Copy out, character for character, the stretch of material from the line containing "r otra modalidad" through the line containing "marcas en el", keeping both of those lines.

-- Opening Marker --

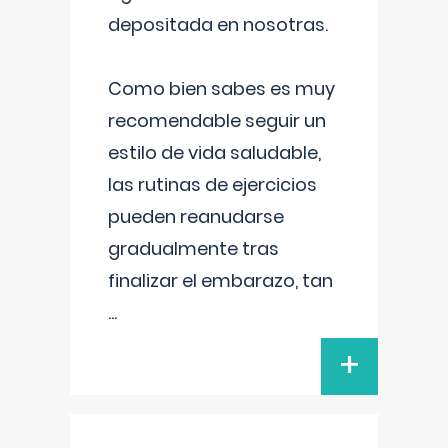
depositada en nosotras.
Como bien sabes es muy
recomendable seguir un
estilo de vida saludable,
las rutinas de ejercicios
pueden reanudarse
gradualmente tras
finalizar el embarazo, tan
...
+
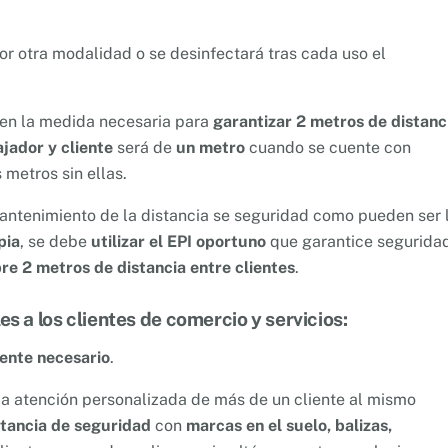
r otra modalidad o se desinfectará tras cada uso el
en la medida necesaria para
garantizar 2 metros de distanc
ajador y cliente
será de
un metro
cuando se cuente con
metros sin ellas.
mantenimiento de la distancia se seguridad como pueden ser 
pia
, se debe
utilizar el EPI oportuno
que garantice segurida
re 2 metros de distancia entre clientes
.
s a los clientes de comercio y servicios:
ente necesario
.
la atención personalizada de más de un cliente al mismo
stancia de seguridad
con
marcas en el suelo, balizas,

-- Closing Marker --
-- Opening Marker --

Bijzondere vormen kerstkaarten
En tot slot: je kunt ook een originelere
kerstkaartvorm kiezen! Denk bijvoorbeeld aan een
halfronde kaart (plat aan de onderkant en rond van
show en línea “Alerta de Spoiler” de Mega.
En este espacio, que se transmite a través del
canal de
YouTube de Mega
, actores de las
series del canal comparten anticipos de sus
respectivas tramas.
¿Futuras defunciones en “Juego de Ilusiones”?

-- Closing Marker --

- Solution for this task
r otra modalidad o se desinfectará tras cada uso el
en la medida necesaria para
garantizar 2 metros de distanc
ajador y cliente
será de
un metro
cuando se cuente con
metros sin ellas.
mantenimiento de la distancia se seguridad como pueden ser 
pia
, se debe
utilizar el EPI oportuno
que garantice segurida
re 2 metros de distancia entre clientes
.
s a los clientes de comercio y servicios:
ente necesario
.
la atención personalizada de más de un cliente al mismo
stancia de seguridad
con
marcas en el suelo, balizas,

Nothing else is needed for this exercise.